Metabolic syndrome (MetS) modifies the association between testosterone and mortality in older men, according to a study recently published in the Journal of the Endocrine Society.
Researchers led by Marianne Canonico, PhD, of the Université de Versailles St-Quentin-en-Yvelines, Center for Research in Epidemiology and Population Health, INSERM, in Versailles, France, point out that there have been several controversial epidemiological studies that looked at the association of low plasma total and bioavailable testosterone with all-cause mortality in older men, and that the results are inconsistent. “Although some studies show an increased risk of death among men with the lowest testosterone levels, others found no association,” the authors write. “More recent studies also yielded inconsistent findings.”
They go on to write that studies that did show a noteworthy association of low testosterone with mortality were performed in older men, and that a previous study suggested the link between low testosterone and mortality could be restricted to men with MetS. “Based on these observations,” the authors write, “we hypothesized that the association of testosterone and mortality in men may be modified by MetS.”
The researchers used data from the Three-City Cohort (3C), a large ongoing French prospective cohort that is looking at the association between vascular factors and dementia.

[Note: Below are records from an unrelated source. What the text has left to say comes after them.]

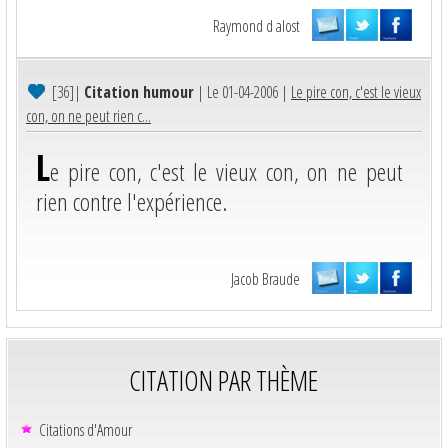
Raymond d alost
[36]
|
Citation humour
| Le 01-04-2006 |
Le pire con, c'est le vieux
con, on ne peut rien c...
L
e pire con, c'est le vieux con, on ne peut
rien contre l'expérience.
Jacob Braude
CITATION PAR THÈME
Citations d'Amour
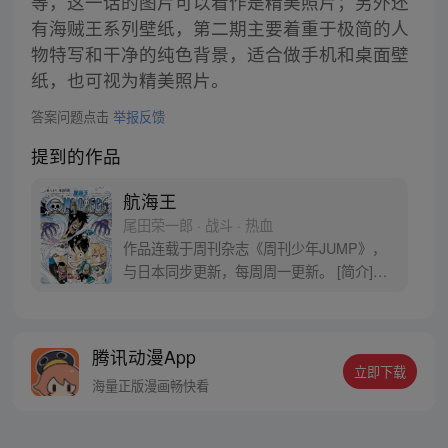
等，这一话的图片可以看作是精美照片；另外还
有海贼王系列壁纸，第二期主要着重于极简的人
物特写和干净的纯色背景，适合做手机和桌面壁
纸，也可视为精美照片。
答案问题点击
举报反馈
提到的作品
航海王
尾田荣一郎 · 战斗 · 热血
作品连载于周刊杂志《周刊少年JUMP》，
与日本同步更新，每周周一更新。 [简介]有
一个梦想成为海盗的少年叫路飞，他因误
食“恶魔果实”而成为了橡皮人，在获得超人
能力的同时付出了一辈子无法游泳的代价。
腾讯动漫App
十年后，路飞为实现与因救他而断臂的杰克
立即下载
斯的约定而出海，开始了以成为海盗王为目
海量正版漫画畅快看
标的伟大的冒险旅程！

The 3C study includes 3,650 men over 65 years old from three French cities: Bordeaux, Dijon, and Montpellier. Hormone was measured in a random subsample of 444 men, and the researchers used International Diabetes Federation criteria to determine MetS. Of these 444 men, 106 has MetS at baseline, and 166 died during the 12-year follow-up. “There was a significant interaction between testosterone level and MetS for all-cause mortality (P = 0.002 and P = 0.008 for total and bioavailable testosterone, respectively),” the authors write. “Among men with MetS, a decrease in one standard deviation of testosterone was associated with higher mortality risk.” What’s more, the researchers found no association between testosterone and mortality in men without MetS.
The authors note that their findings are consistent with some of the previous data and inconsistent with other previous findings. But they write that these “results are in agreement with the hypothesis that differences in MetS prevalence across epidemiological studies may partly explain inconsistent findings on the relation of testosterone with mortality in men.”
Based on these findings, the authors conclude that low testosterone is associated with increased all-cause mortality in men with MetS, but not in men without MetS, which, again, could explain the inconsistencies among previous studies. “Our data suggest that the response to testosterone therapy in men may depend on the presence of MetS or its components,” the authors write. “It would be therefore important to take MetS status into account when examining outcomes related to testosterone level. If confirmed, these results may help clinicians to detect individuals at higher risk of death and requiring intensive medical monitoring.”